Wenn du denkst, dass die Personaler dich für "eigenartig etc." am ende des Gesprächs abstempeln und es dadurch scheitert ist es sicherlich gut proaktiv zu sein und deine "Störung" mit ihren vor und nachteilen zu erwähnen.
Das kommt sehr auf das Unternehmen an. Allgemein kann man sagen, dass die meisten Unternehmen nicht besonders sozial eingestellt sind, sondern es letztendlich um Gewinnmaximierung geht. Und dafür möchten sie ein möglichst harmonisch zusammenarbeitendes Team...
Ich sehe von daher erst mal keinen Vorteil für dich zu erwähnen, dass du Autist bist.
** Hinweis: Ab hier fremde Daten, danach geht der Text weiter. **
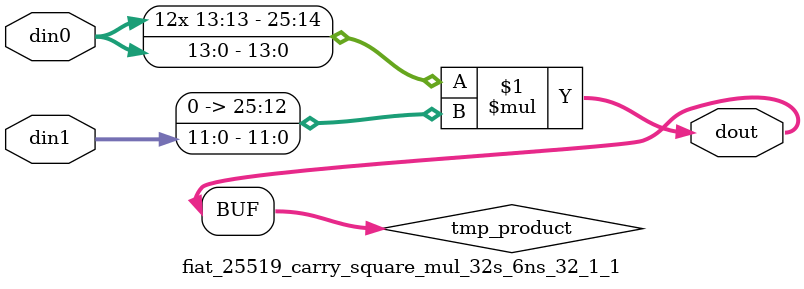
<source format=v>

`timescale 1 ns / 1 ps

  module fiat_25519_carry_square_mul_32s_6ns_32_1_1(din0, din1, dout);
parameter ID = 1;
parameter NUM_STAGE = 0;
parameter din0_WIDTH = 14;
parameter din1_WIDTH = 12;
parameter dout_WIDTH = 26;

input [din0_WIDTH - 1 : 0] din0; 
input [din1_WIDTH - 1 : 0] din1; 
output [dout_WIDTH - 1 : 0] dout;

wire signed [dout_WIDTH - 1 : 0] tmp_product;












assign tmp_product = $signed(din0) * $signed({1'b0, din1});









assign dout = tmp_product;







endmodule

</source>
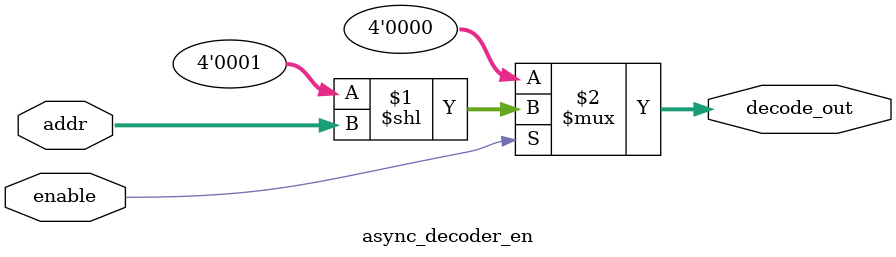
<source format=sv>
module async_decoder_en(
    input [1:0] addr,
    input enable,
    output [3:0] decode_out
);
    assign decode_out = enable ? (4'b0001 << addr) : 4'b0000;
endmodule
</source>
Damit weist du dein Gegenüber nur auf vermeintliche Defizite hin. Im Zweifel weiß der Personaler nichts damit anzufangen und sortiert dich als Risikobewerber aus. Es könnte höchstens von Vorteil sein den Autismus zu erwähnen, falls es sich um eine anerkannte Behinderung handelt und die Stelle explizit auch für Menschen mit Behinderung vorgesehen ist.
Manchmal ergibt es sich auch innerhalb des Vorstellungsgesprächs, wenn man das Gefühl hat, dass das Gegenüber offen dafür ist. Aber pauschal betrachtet würde ich dir davon abraten, den Autismus zu erwähnen. Stattdessen würde ich eher deine Stärken hervorheben.
Ich hoffe, du verstehst meine Antwort richtig einzuordnen. Ich will dich damit keineswegs abwerten. Nur leider ist das Berufsleben häufig brutal und die Firmen nicht gut eingestellt auf alles außerhalb der Norm. Ausnahmen davon sind natürlich toll, aber leider nicht die Regel.
Ich habe mich davor hauptsächlich für duale Studiengänge beworben, die etwas mit BWL zutun hatten.
Also zum Beispiel bei Banken, bei ein paar lokalen Industriebetrieben und bei den Big Four im Tax oder Audit-Bereich.
Ich habe schon länger mit den Gedanken gespielt, mich bei Technik oder Informatik zu bewerben. Wenn nicht dual, dann wahrscheinlich ganz normal bei einer technischen Uni oder FH.